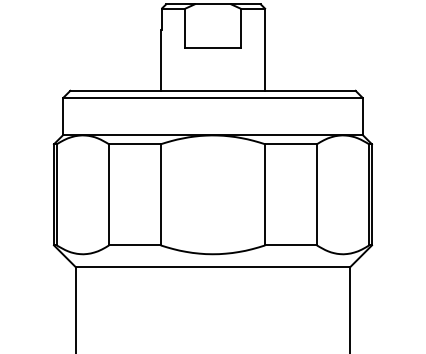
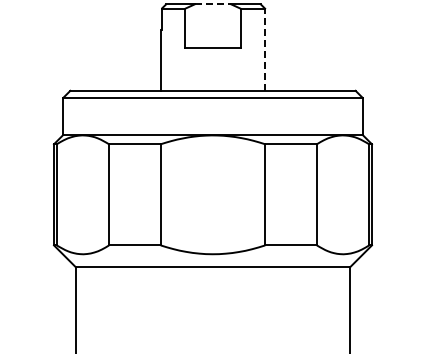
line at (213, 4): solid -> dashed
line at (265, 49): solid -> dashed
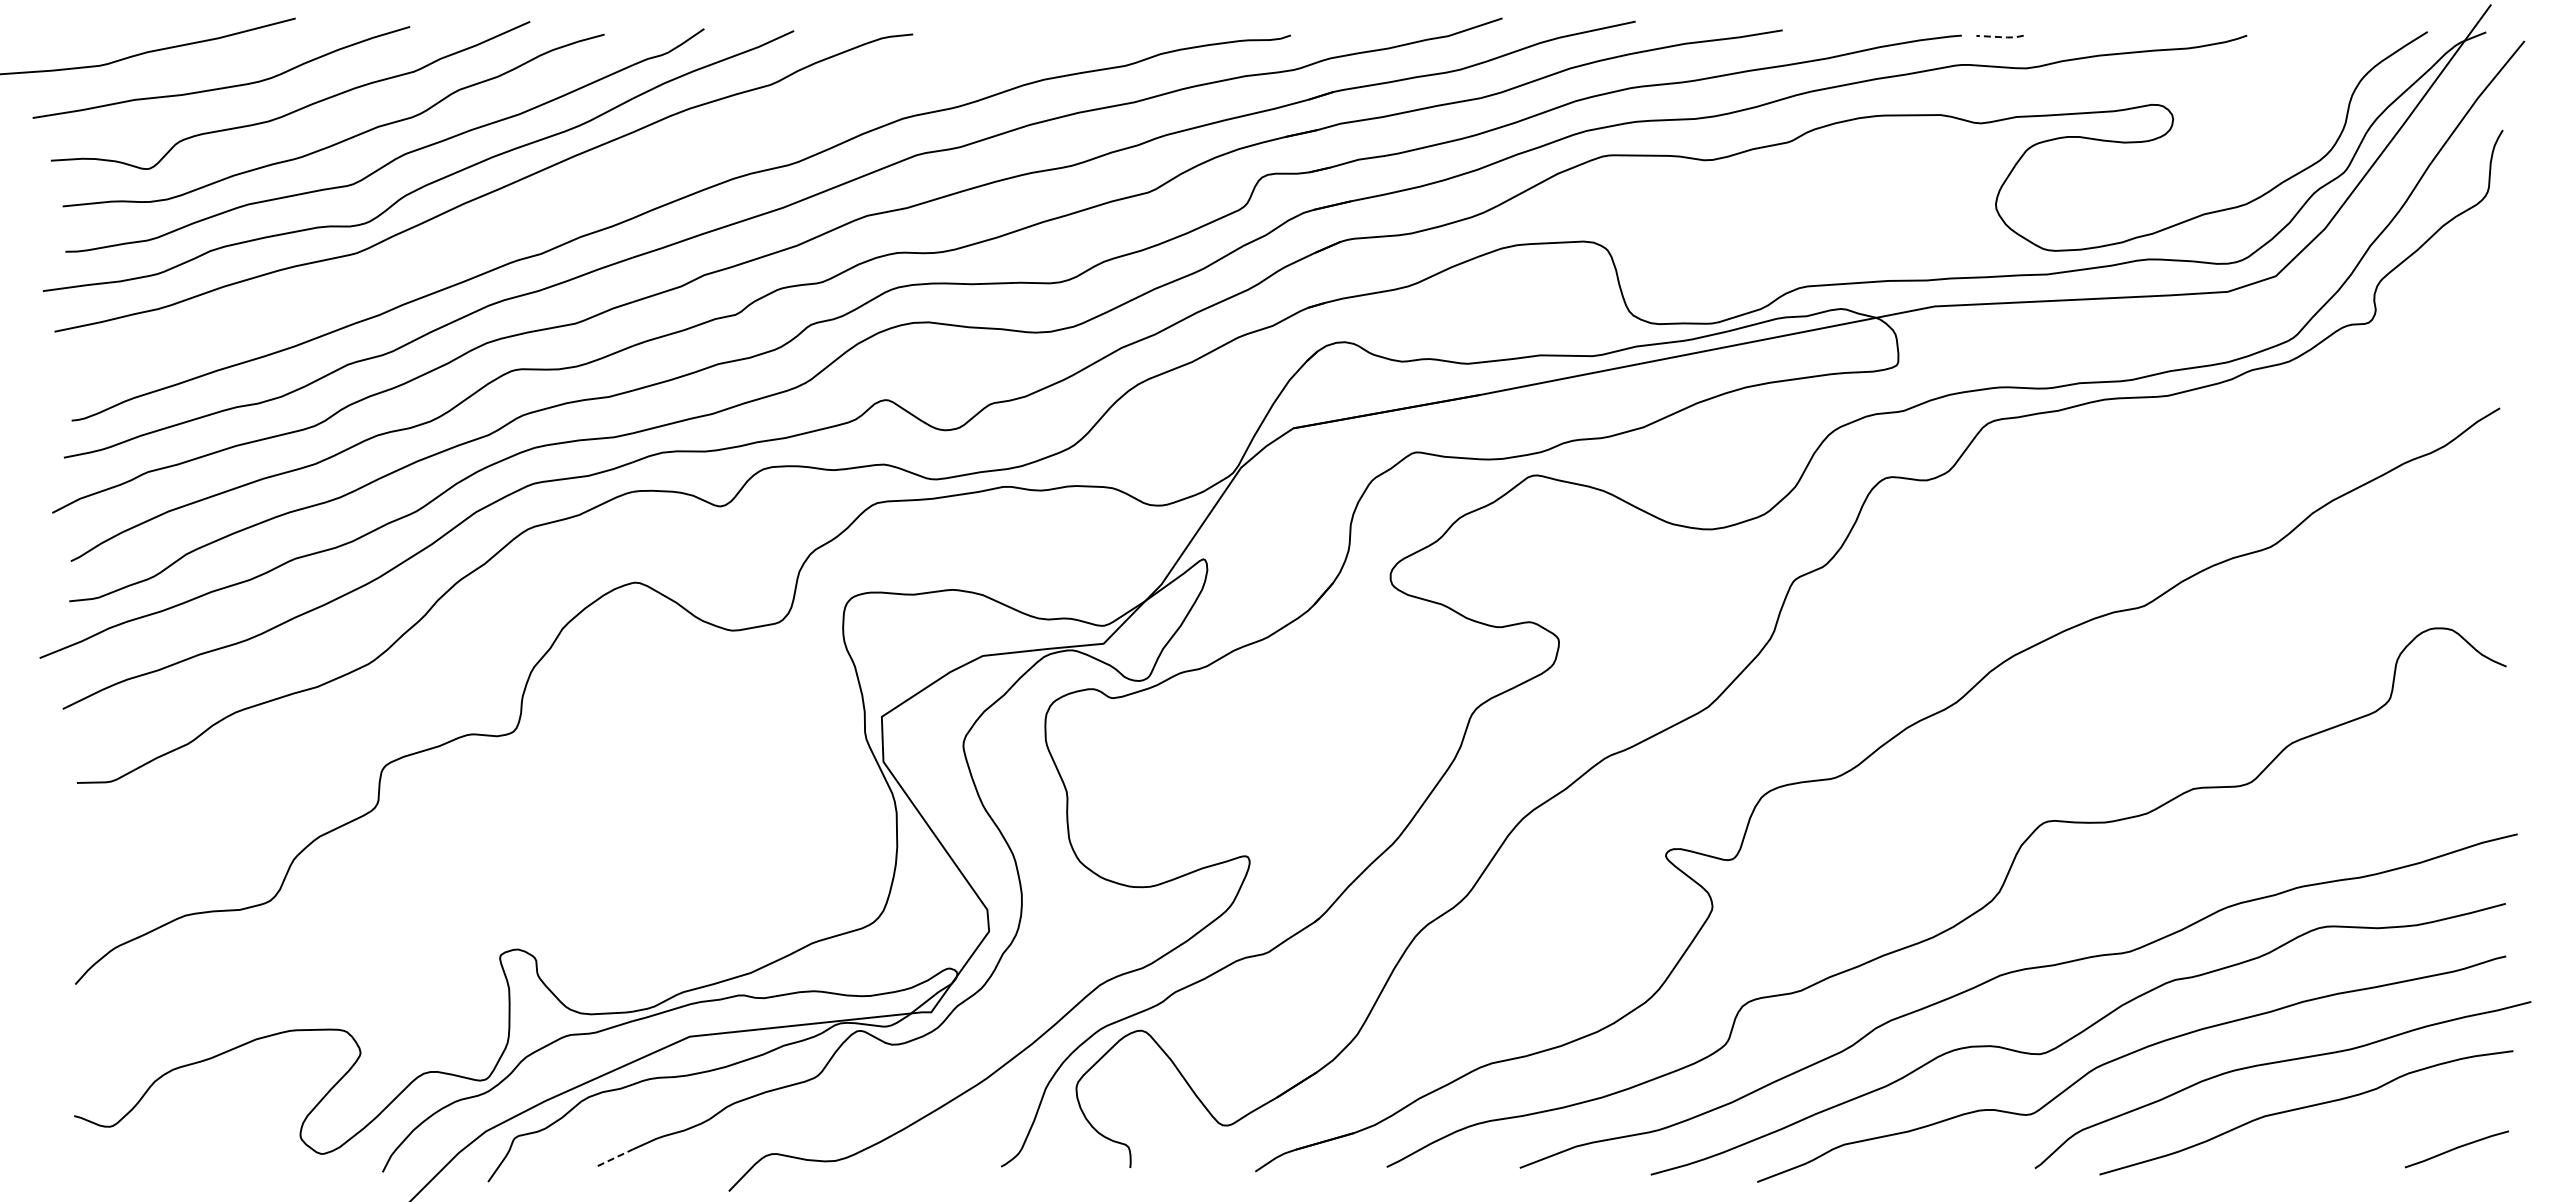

:::::

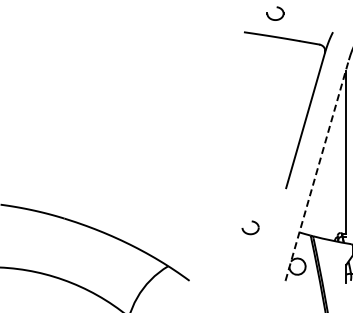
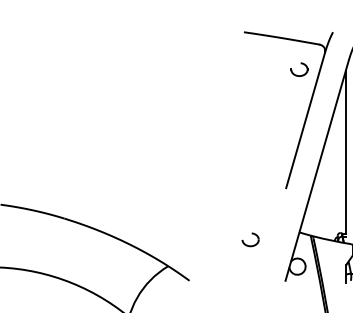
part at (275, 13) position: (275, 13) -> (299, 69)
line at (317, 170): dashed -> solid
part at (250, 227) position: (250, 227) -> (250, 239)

:::::

Reproduce the material verbatim, from the line containing "part at (275, 13)" through the line containing "part at (250, 227)", inclusive.

_TASK OUTPUT_
part at (275, 13) position: (275, 13) -> (299, 69)
line at (317, 170): dashed -> solid
part at (250, 227) position: (250, 227) -> (250, 239)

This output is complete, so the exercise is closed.